Glasgow Climate Pact
- Drafted: 31 October – 13 November 2021
- Signed: 13 November 2021
- Location: Glasgow, Scotland
- Parties: 197
- Depositary: Secretary-General of the United Nations
- Languages: English

Full text
- Glasgow Climate Pact at Wikisource

= Glasgow Climate Pact =

International agreement

The Glasgow Climate Pact is an agreement reached at the 2021 United Nations Climate Change Conference (COP26). The pact is the first climate agreement explicitly planning to reduce unabated coal usage. A pledge to "phase out" coal was changed to "phase down" late in negotiation, for coal in India and coal in China and other coal reliant countries.

== Development ==
The pact's main elements were:
- An agreement to re-visit emission reduction plans in 2022 in order to try to keep the 1.5 °C Paris Agreement target achievable
- The first ever inclusion of a commitment to limit ("phase down") the use of unabated coal (from this wording it implicitly follows that utilising coal with "abatement" (net-zero emission), e.g. by neutralising the resulting carbon dioxide via the CO_{2}-to-stone process, need not be reduced. However this carbon capture and storage is too expensive for most coal fired power stations.)
- A commitment to climate finance for developing countries.

== Pledges ==
The number of countries pledged to reach net-zero emissions passed 140. This target includes 90% of current global greenhouse gas emissions.

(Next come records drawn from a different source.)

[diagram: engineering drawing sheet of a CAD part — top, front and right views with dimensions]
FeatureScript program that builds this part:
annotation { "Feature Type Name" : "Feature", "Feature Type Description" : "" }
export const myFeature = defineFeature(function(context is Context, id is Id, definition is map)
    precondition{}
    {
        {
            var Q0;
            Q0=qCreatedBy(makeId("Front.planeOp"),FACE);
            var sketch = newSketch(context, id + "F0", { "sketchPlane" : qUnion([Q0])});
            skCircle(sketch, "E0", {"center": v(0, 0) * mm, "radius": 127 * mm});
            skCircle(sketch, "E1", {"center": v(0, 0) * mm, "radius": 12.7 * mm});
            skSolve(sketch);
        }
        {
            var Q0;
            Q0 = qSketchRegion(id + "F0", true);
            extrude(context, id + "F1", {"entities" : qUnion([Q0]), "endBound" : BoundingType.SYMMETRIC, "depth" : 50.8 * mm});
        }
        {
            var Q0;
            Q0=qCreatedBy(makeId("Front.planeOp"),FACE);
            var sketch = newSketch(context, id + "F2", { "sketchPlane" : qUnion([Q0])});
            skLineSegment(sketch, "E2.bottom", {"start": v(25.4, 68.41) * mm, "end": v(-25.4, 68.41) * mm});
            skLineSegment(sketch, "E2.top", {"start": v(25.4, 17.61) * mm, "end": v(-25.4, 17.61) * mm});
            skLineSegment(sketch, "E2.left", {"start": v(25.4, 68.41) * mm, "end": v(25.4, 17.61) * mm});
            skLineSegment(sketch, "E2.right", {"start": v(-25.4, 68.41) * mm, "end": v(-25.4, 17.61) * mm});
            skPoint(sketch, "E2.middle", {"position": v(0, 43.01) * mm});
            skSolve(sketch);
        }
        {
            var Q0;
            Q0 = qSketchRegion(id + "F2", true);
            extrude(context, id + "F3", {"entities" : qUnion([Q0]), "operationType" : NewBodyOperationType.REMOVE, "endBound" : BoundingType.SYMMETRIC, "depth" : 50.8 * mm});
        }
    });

More than 100 countries, including Brazil, pledged to reverse deforestation by 2030.

More than 40 countries pledged to move away from coal.

India promised to draw half of its energy requirement from renewable sources by 2030.

The governments of 24 developed countries and a group of major car manufacturers including GM, Ford, Volvo, BYD Auto, Jaguar Land Rover and Mercedes-Benz committed to "work towards all sales of new cars and vans being zero emission globally by 2040, and by no later than 2035 in leading markets". Major car manufacturing nations like the US, Germany, China, Japan and South Korea, as well as Volkswagen, Toyota, Peugeot, Honda, Nissan and Hyundai, did not pledge.

== Reception ==
UN climate chief Patricia Espinosa stated that she was not happy with the last minute change of language affirmed by members of the Indian and Chinese parties but did say that, "No deal was the worst possible result there. Nobody wins,” stating she was satisfied with the deal overall. “We would have preferred a very clear statement about a phasing out of coal and (the) elimination of fossil fuel subsidies,” Espinosa said, but explained she understands India’s needs.